There's no way they left a major database open!

Screenshot of the major database that Granicus left open.

Okay, but there's no way you can add / write / manipulate data on it!

See https://notes.12security.com/2020/02/granicus-essay-3-etheric-networks.html

Okay fine, but the swapping in malware part is totally not true.


Ugh. Well everything you say is true, but no one is going to do anything anyway. Stop making this my issue since you know I'm an equally powerless reader.

Ahh, but here is where things get interesting and we come to a much debated legal term, "prior restraint". First, you should know I have uploaded code to one of the major cloud providers and their FaaS service. In 91 days, this code will swap out all URLs on this production server with something else.

I don't want to get into too much detail here, but I have gone and will continue to go to great lengths to alert Granicus, even down to emailing individual employees. This will also include the exact code fix they need to apply and how it can be done in likely less than 10 minutes. I've actually written multiple code scripts because I can't be 100% sure of the backend issues and I want their architecture to still work perfectly with zero impact.

Sadly I'm not still sure that despite all this Granicus will act. I think it is very likely executives of a modern day corporate leadership would rather let the firm fail and cease to exist than change anything tangible. I know it sounds preposterous, but that was only a conclusion I came to after seeing over and over again this weird executive paralysis when confronted with cyber issues or anything related to the common good.

NOTE: Actually I wound up contacting NIST, (a Granicus customer!) and to the best of my knowledge they alerted Granicus + a few intrepid reporters + a very super intrepid reporter and caused them to act. Even if this function were still up, it would no longer work as the underlying issue has been fixed.

What is the other weird stuff you mentioned with Granicus?

I've talked about that a little in other posts and will detail that more in the future. But suffice to say, it is not just this open database. There are other things. And together it is very bad, very scary, and I really hope it is all just gross negligence. I don't know what comes after gross negligence, and I understand sometimes historical architecture choices and legacy IT leads to what looks like delusional choices that actually make quite a bit of sense. That being said I actually have a huge interest in computer history, work to restore decades old systems in my spare time, and have visited often the only two computer museums in the US (CHM in Mountain View and Paul Allen's wonderful small museum in South Seattle). Yet despite all of that I can't think of any legacy IT reason that would leave one to make their production database write-open to the world.

What if you're wrong here though? Wow, that would be embarrassing.
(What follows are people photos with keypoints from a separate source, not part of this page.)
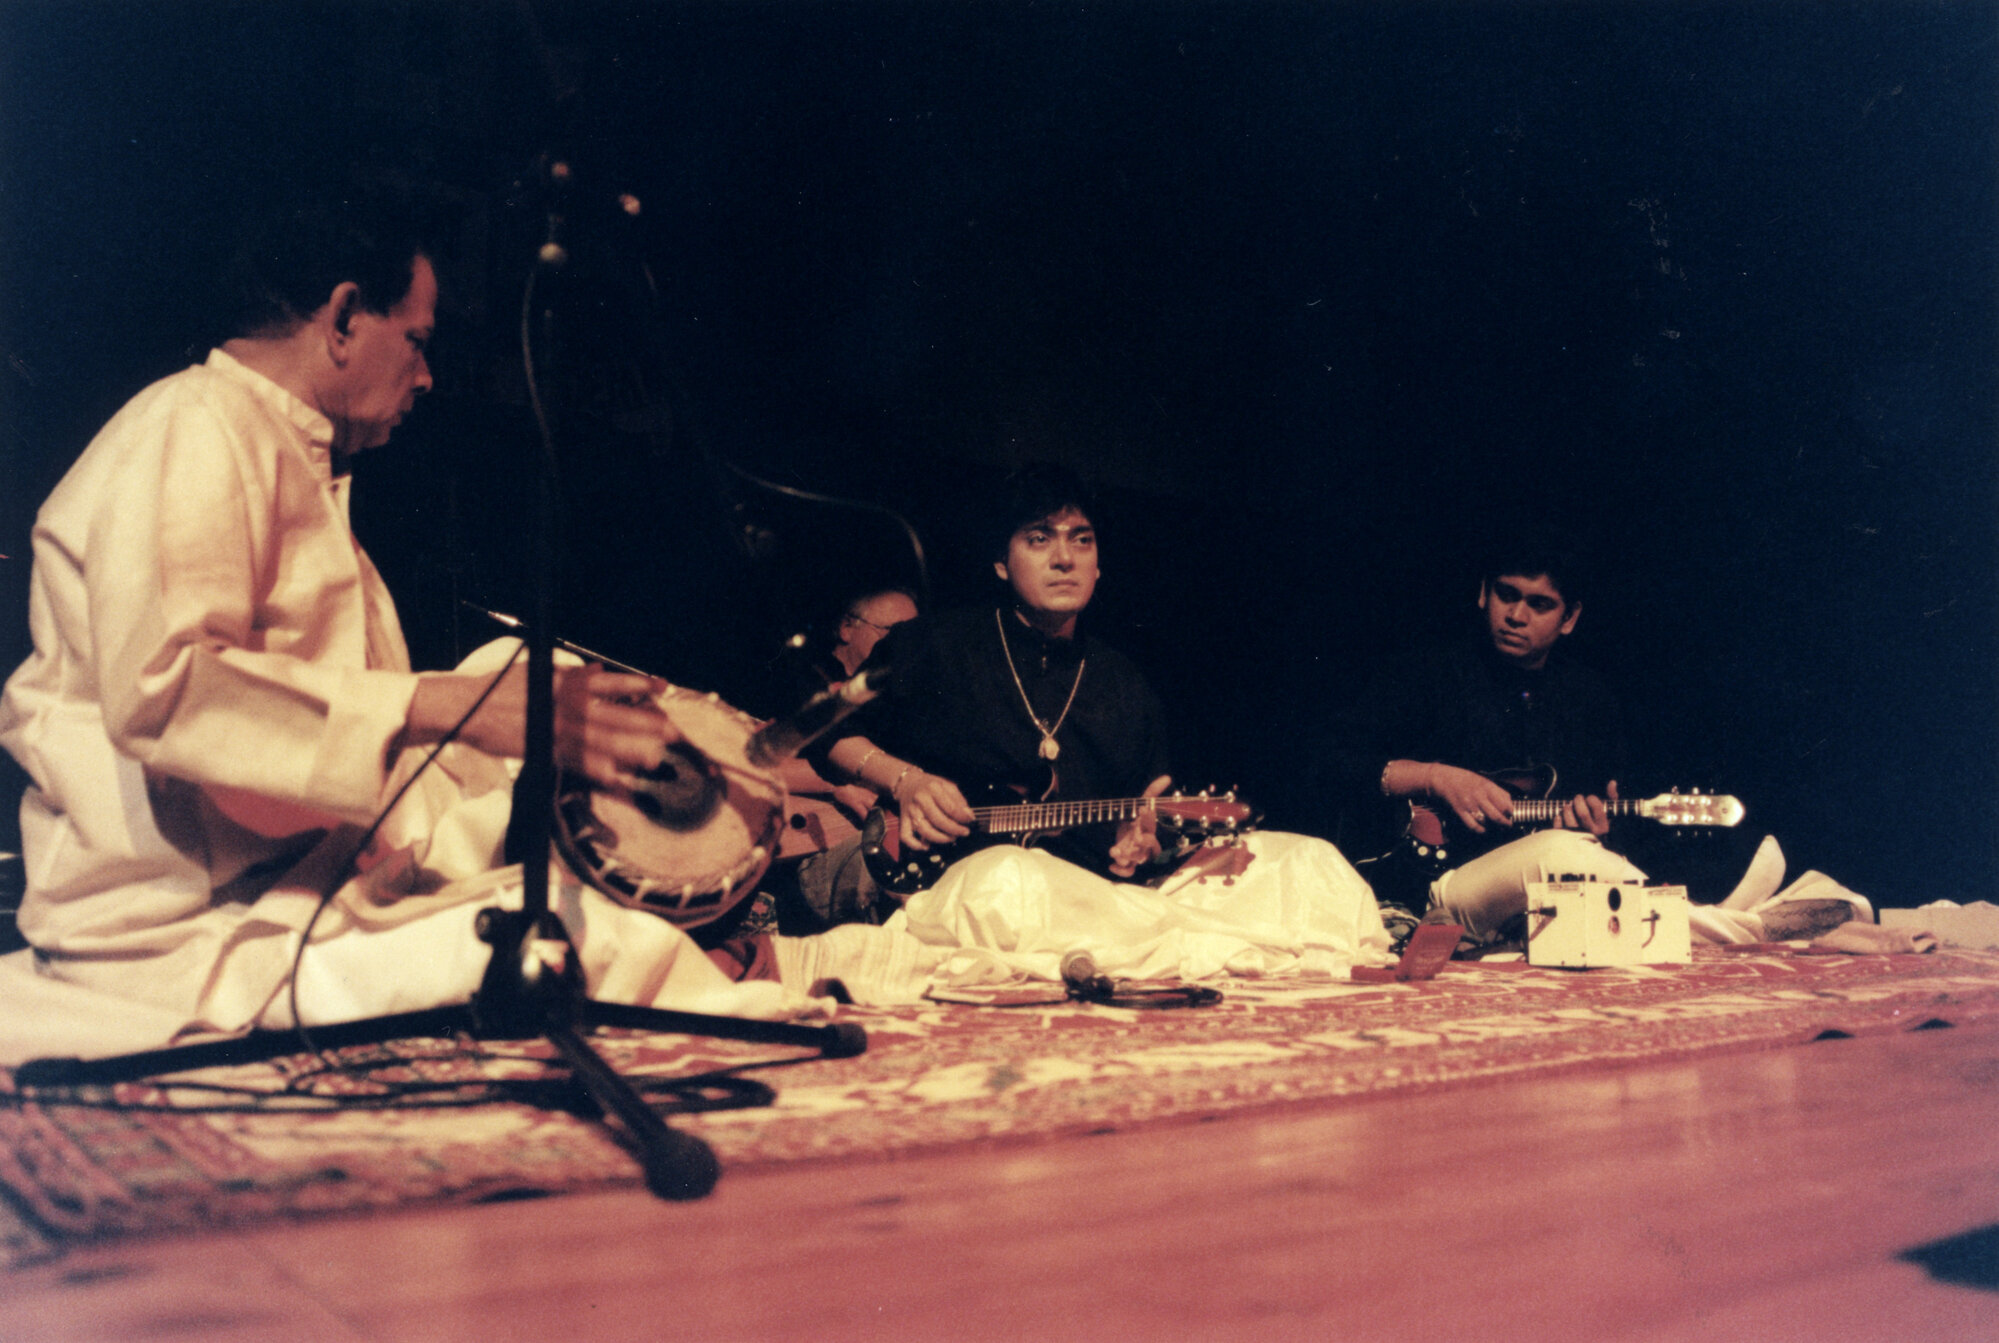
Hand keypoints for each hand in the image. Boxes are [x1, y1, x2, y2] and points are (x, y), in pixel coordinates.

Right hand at [411, 663, 677, 791]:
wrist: (467, 706)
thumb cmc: (501, 689)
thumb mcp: (538, 673)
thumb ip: (570, 675)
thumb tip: (598, 670)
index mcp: (566, 682)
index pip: (609, 681)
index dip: (637, 684)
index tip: (662, 687)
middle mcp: (565, 703)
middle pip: (612, 714)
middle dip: (644, 724)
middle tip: (672, 731)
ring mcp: (555, 728)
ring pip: (599, 740)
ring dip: (628, 750)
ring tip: (654, 757)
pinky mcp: (543, 749)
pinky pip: (575, 761)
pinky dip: (596, 769)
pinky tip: (617, 777)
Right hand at [894, 770, 974, 848]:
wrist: (908, 783)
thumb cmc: (929, 785)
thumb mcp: (947, 785)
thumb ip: (959, 800)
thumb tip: (968, 816)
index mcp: (933, 788)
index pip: (950, 807)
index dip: (962, 817)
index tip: (970, 820)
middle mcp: (920, 800)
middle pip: (938, 821)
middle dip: (954, 830)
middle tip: (963, 832)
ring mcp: (911, 811)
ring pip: (925, 831)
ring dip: (940, 839)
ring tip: (951, 838)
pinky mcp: (903, 820)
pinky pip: (906, 836)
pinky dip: (915, 845)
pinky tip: (926, 846)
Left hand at [1109, 774, 1172, 876]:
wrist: (1127, 838)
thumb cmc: (1136, 822)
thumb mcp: (1140, 804)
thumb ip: (1152, 791)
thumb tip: (1167, 777)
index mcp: (1148, 828)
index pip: (1151, 823)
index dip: (1148, 817)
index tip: (1143, 808)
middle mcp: (1144, 842)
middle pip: (1149, 844)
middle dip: (1143, 841)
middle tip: (1135, 837)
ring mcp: (1137, 853)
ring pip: (1138, 858)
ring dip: (1127, 855)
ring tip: (1115, 851)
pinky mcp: (1129, 863)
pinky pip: (1129, 871)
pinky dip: (1122, 871)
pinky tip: (1112, 866)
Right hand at [1426, 763, 1514, 835]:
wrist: (1443, 778)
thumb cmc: (1464, 778)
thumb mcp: (1483, 780)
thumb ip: (1496, 790)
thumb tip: (1509, 801)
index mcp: (1487, 786)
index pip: (1505, 803)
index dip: (1510, 812)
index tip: (1511, 814)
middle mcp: (1479, 795)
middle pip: (1497, 815)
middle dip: (1505, 824)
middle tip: (1507, 826)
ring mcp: (1469, 804)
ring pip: (1486, 821)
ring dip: (1493, 827)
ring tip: (1496, 828)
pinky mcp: (1460, 810)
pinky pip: (1472, 825)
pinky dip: (1480, 830)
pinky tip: (1483, 829)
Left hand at [1556, 780, 1617, 835]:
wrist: (1587, 846)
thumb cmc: (1598, 823)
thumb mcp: (1607, 812)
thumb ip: (1611, 797)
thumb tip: (1612, 783)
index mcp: (1603, 826)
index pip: (1596, 807)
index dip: (1591, 798)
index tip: (1589, 799)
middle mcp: (1591, 833)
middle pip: (1582, 813)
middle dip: (1578, 801)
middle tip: (1577, 799)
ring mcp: (1578, 837)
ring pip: (1569, 819)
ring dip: (1567, 808)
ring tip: (1569, 807)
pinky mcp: (1565, 839)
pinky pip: (1558, 826)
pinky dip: (1558, 818)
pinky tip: (1562, 816)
I had to think a lot about this. This includes the notion of what being right means, and the likelihood others have noticed similar issues and not spoken up out of fear or because they are without some obscure technical knowledge. I had to think about whether more disasters been caused by lack of voices being raised, or being caused by false alarms; and if I am "wrong", whether I'm both able and willing to, in good faith, bear the consequences. In the end, I hope I am wrong. Because if I am right, there are 20 other similar instances in the back of my mind of similar companies with similar set ups and responsibility to Granicus I've seen in the last 12 months. That idea makes my fingers shake above the keyboard and I don't want to dwell on it again until I absolutely have to.